DATA SECTION -
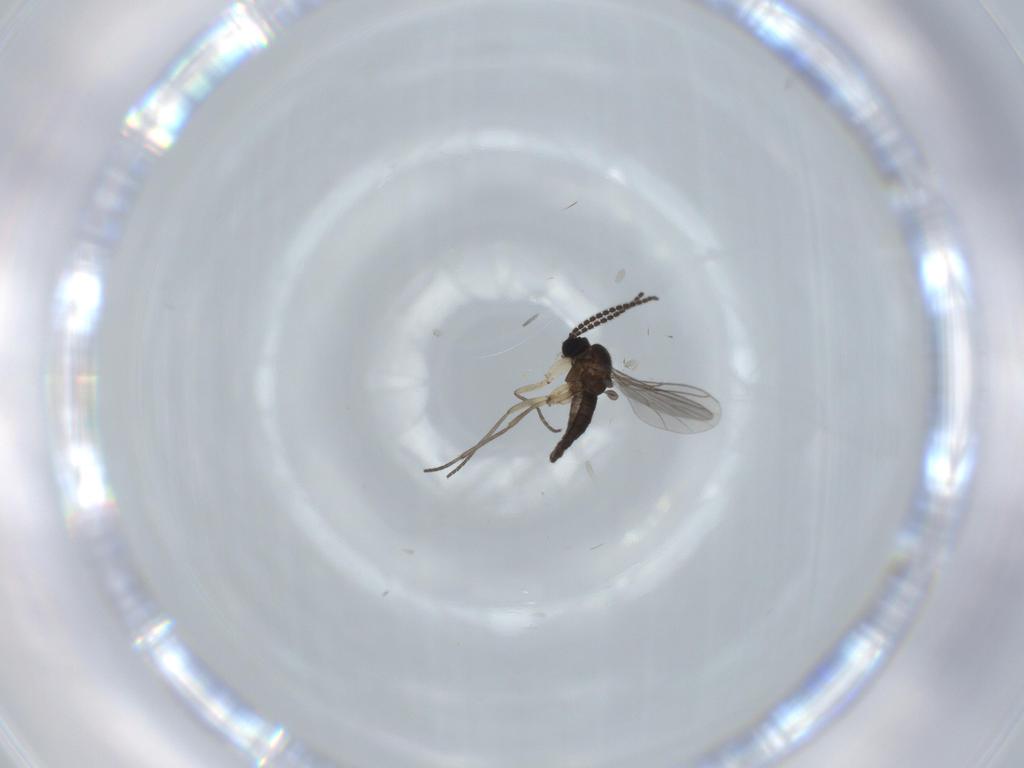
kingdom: Animalia
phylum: Arthropoda
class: Insecta
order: Diptera
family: Sciaridae
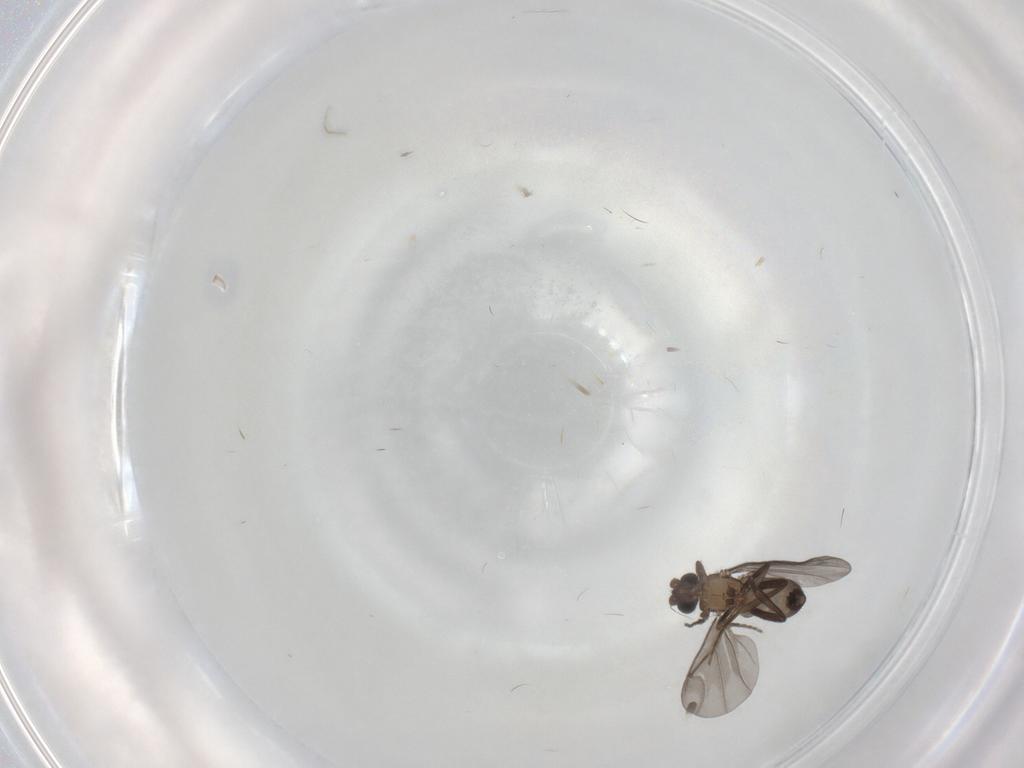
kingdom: Animalia
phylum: Arthropoda
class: Insecta
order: Diptera
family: Phoridae
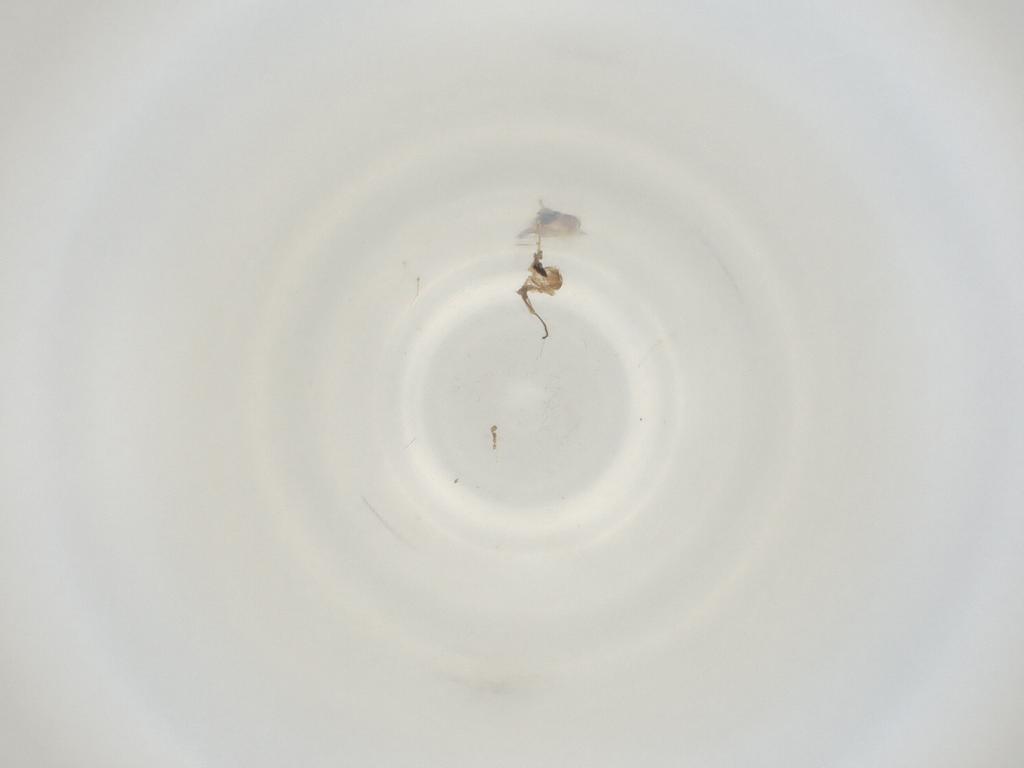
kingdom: Animalia
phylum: Arthropoda
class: Insecta
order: Diptera
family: Cecidomyiidae
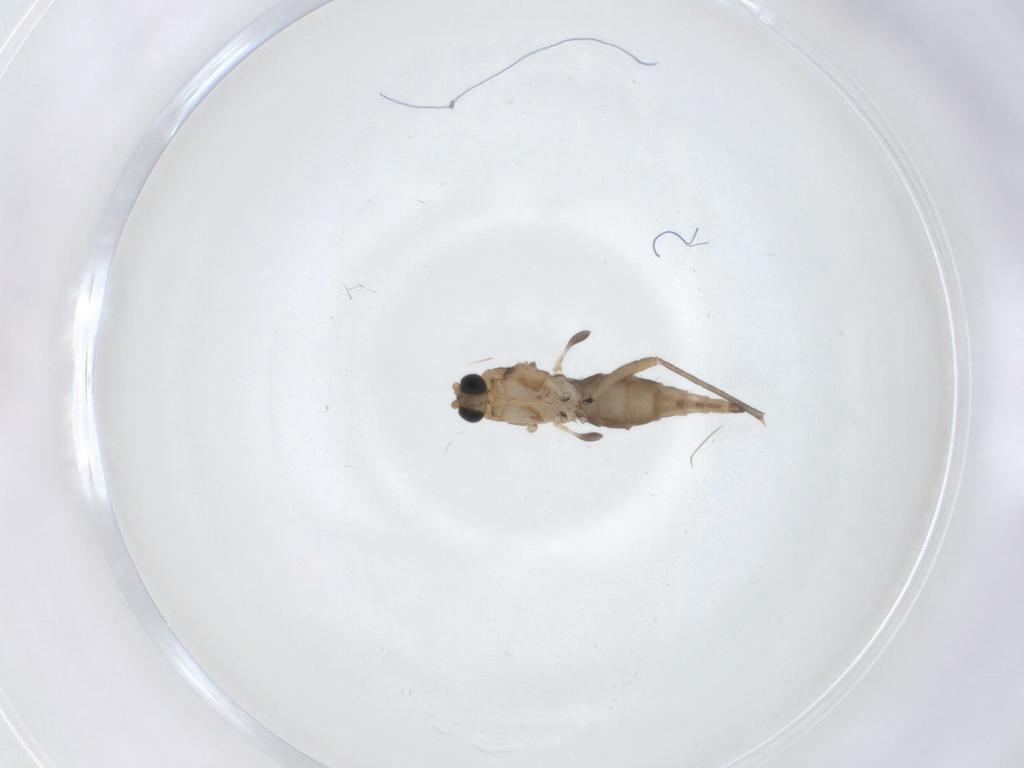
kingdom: Animalia
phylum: Arthropoda
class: Insecta
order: Diptera
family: Sciaridae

THE REQUEST - Write out all the rows again without the picture lines, replacing every "family" with "fam." and keeping everything else the same.

TASK ANSWER -
kingdom: Animalia
phylum: Arthropoda
class: Insecta
order: Diptera
fam.: Sciaridae
kingdom: Animalia
phylum: Arthropoda
class: Insecta
order: Diptera
fam.: Phoridae
kingdom: Animalia
phylum: Arthropoda
class: Insecta
order: Diptera
fam.: Cecidomyiidae
kingdom: Animalia
phylum: Arthropoda
class: Insecta
order: Diptera
fam.: Sciaridae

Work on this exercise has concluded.